• Diario d'ascolto
  • 8 Febbraio 2024

    BUSSOTTI (GENIO ESTROVERSO) PAR LUI-MÊME

      Carlo Piccardi

    «Bussotti par lui-même» (titolo che diedi a un mio programma concepito nel 1975 per la Televisione della Svizzera italiana con la partecipazione di Elise Ross, Giancarlo Cardini, Italo Gomez, Rocco e romano Amidei): l’autoritratto è sembrato l’unica possibilità per descrivere Sylvano Bussotti nella molteplicità dei suoi ruoli che, attraverso la musica, l’hanno portato alla pittura, al teatro, alla danza in una prospettiva che imprevedibilmente riscatta in tempi difficili quali i nostri, l’ideale aristocratico e polivalente dell’artista rinascimentale.
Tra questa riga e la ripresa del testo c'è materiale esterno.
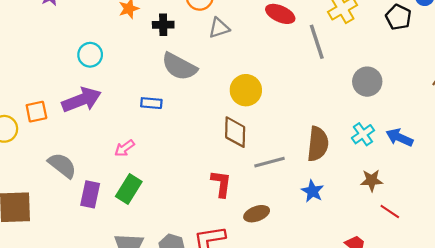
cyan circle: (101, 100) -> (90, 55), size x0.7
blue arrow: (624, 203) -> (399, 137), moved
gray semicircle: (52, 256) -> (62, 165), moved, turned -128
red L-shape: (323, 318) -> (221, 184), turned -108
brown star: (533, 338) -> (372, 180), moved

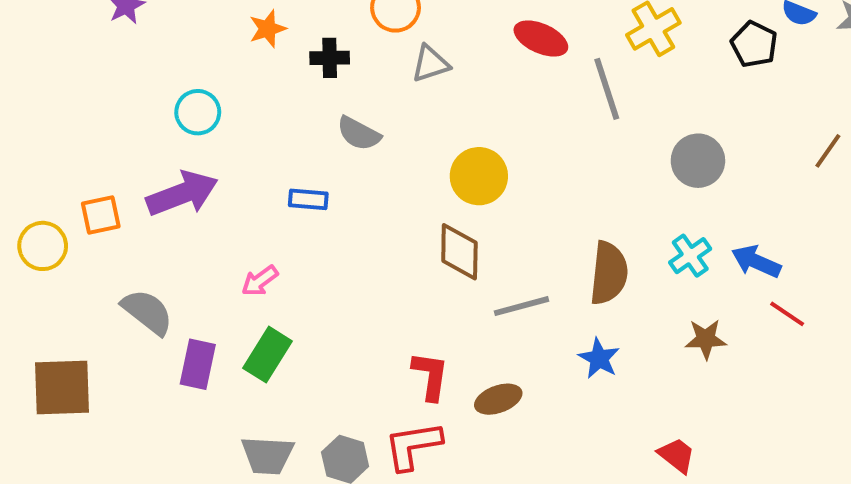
gray semicircle: (179, 67) -> (359, 134), size x0.7
red L-shape: (221, 184) -> (430, 376), moved
red line: (390, 212) -> (787, 314), moved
    L’autoritratto era anche la sola possibilità per fermare in un’immagine riassuntiva le mille sfaccettature di un’esperienza artistica che, esaltando le occasioni più improponibili (la favola, la danza, il teatro da camera, il melologo, ecc.), aperte alla più sfrenata fantasia e all’intuizione più inconfessabile, non si lasciava ordinare in indagine sistematica. Nel momento stesso in cui il musicista si sottopone a intervista, il frammento dell’opera sua chiamato in causa rinasce sotto nuove spoglie, tessendo nuovi rapporti dove suono, immagine e parola, perfino nello spazio condizionato del documentario televisivo, ritrovano l’intuizione di un ordine capace di ricostituirsi attraverso diverse apparenze al di là dell’unicità usualmente riconosciuta a ogni opera d’arte.

    Da vari decenni ormai la musica contemporanea si è liberata dall’arido nozionismo dodecafonico che aveva visto il prevalere della componente teoretica sul fatto comunicativo. Sylvano Bussotti può vantarsi di aver sostenuto un ruolo di decisa sconfessione della composizione strutturalmente predeterminata, fin dalla sua apparizione nel 1958 ai famosi corsi estivi di Darmstadt, assurti durante gli anni Cinquanta a cittadella della Nuova Musica. Da allora in poi il compositore italiano si fece strada in campo internazionale legittimando la necessità di recuperare all’arte dapprima il principio stimolante del piacere («Passion selon Sade») e in seguito la dimensione fantastica («Bergkristall»), abbattendo ogni scrupolo di falso accademismo e ogni ostacolo che impedisse di riconoscere stretti rapporti di dipendenza con i precedenti storici, non solo con quelli ammissibili ma anche con quelli improponibili (non solo Mahler ma anche Puccini).

    BUSSOTTI DISEGNO

    Da quando la sua esperienza ha cessato di confrontarsi deliberatamente alle fasi storiche dell’avanguardia (concezione seriale, alea, ecc.) per procedere lungo una linea chiamata a esaurire la propria dialettica all’interno della sfera personale, per non dire intima (esibita attraverso atteggiamenti tanto vistosi da sconcertare non poco gli osservatori critici abituati ad affrontare i problemi della musica contemporanea attraverso verifiche sui risultati al di là di ogni accento individualistico), è emerso inevitabilmente come termine di discorso il rischio dell’involuzione. In verità il caso Bussotti mette in imbarazzo non solo prendendo atto di questo orientamento, ma soprattutto nell’assenza di ritegno ad incentrare il discorso intorno ai presupposti personali, autobiografici addirittura, della propria esperienza.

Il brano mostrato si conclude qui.